US gives Iran 'examples' of sanctions it's ready to lift

US gives Iran 'examples' of sanctions it's ready to lift
The United States has revealed a set of possible sanctions it could lift if Iran under a return to a nuclear accord.
3 min read
Biden's administration laid out potential sanctions it would lift [Getty]

The United States has shared with Iran details of the sanctions it is prepared to lift under a return to a nuclear accord, a senior official said Wednesday.

The United States and Iran are taking their second break from indirect talks in Vienna on how to restore a 2015 nuclear accord backed by President Joe Biden, after his predecessor Donald Trump walked away.

"This time, we have gone into more detail," a senior US official said of the latest EU-led talks.

"We have provided Iran with a number of examples of the kind of sanctions that we believe we would need to lift in order to come back into compliance and the sanctions that we believe we would not need to lift," he said.

The official said the United States has also described a third category of "difficult cases" in which Trump reimposed sanctions that are not related to nuclear activity but were done "purely for the purpose of preventing" Biden from re-entering the deal.

Iran has pressed for the United States to lift all sanctions imposed under Trump before it rolls back the steps Tehran took away from the 2015 deal in protest.

The US official said that the United States and Iran have not yet gone into detail on the question of who goes first.

But the official said: "We're open to different kinds of sequencing which meets our interest -- which is to see both sides in full compliance."

He declined to confirm a Wall Street Journal report that the Biden administration has voiced a willingness to ease sanctions on the Iranian finance and oil sectors.

Iranian President Hassan Rouhani earlier voiced optimism, saying that negotiations have made "60-70 percent progress."

'Progress' but warnings

With Iran declining to meet the United States, European diplomats have been shuttling between the two sides.

Diplomats from Britain, China, France, Germany, Iran and Russia have been meeting in a luxury Vienna hotel, while US envoys are participating indirectly in the talks from a nearby hotel.

"We have made some progress but there is still a way to go," said a European diplomat.

"We encourage all sides to seize the diplomatic opportunity in front of us.
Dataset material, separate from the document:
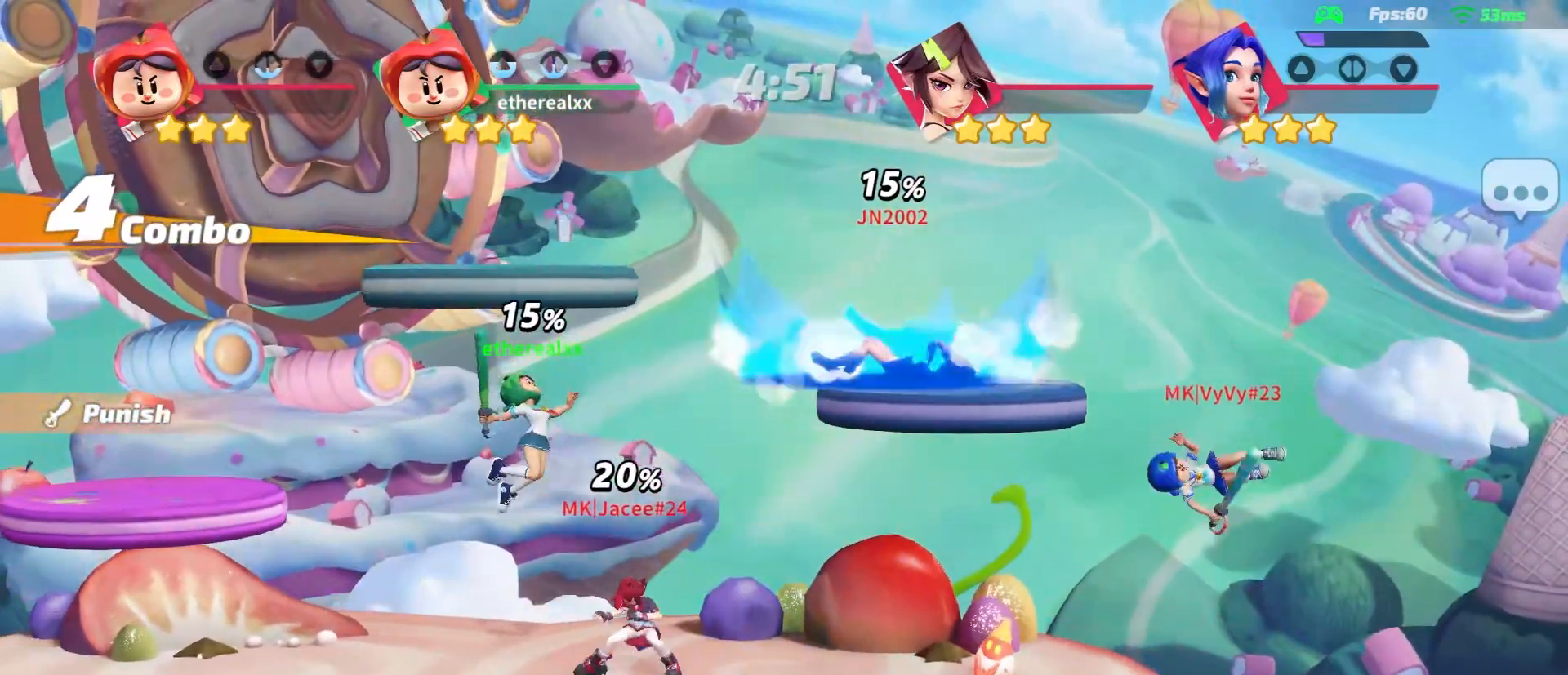
{"dt_ms": 1000, "buttons": [], "left_stick": "down-left", "right_stick": "center", "button_events": [[33, "L2", "down"], [617, "L2", "up"], [767, "L1", "down"], [917, "L1", "up"]]}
We condemn escalatory measures by any actor which could jeopardise progress."

The European powers had last week expressed "grave concern" over Iran's move to boost uranium enrichment to 60 percent in response to what Tehran says was an attack by Israel against the key nuclear facility of Natanz.

The step will bring Iran closer to the 90 percent purity threshold for military use and shorten its potential "breakout time" to build an atomic bomb -- a goal the Islamic republic denies.

Israel has neither confirmed nor denied involvement at Natanz but public radio reports in the country, citing unnamed intelligence sources, said it was a sabotage operation by the Mossad spy agency.

The United States has had no diplomatic relations with Iran since its embassy was seized by radicals in the wake of the 1979 Islamic Revolution that ousted the pro-West shah.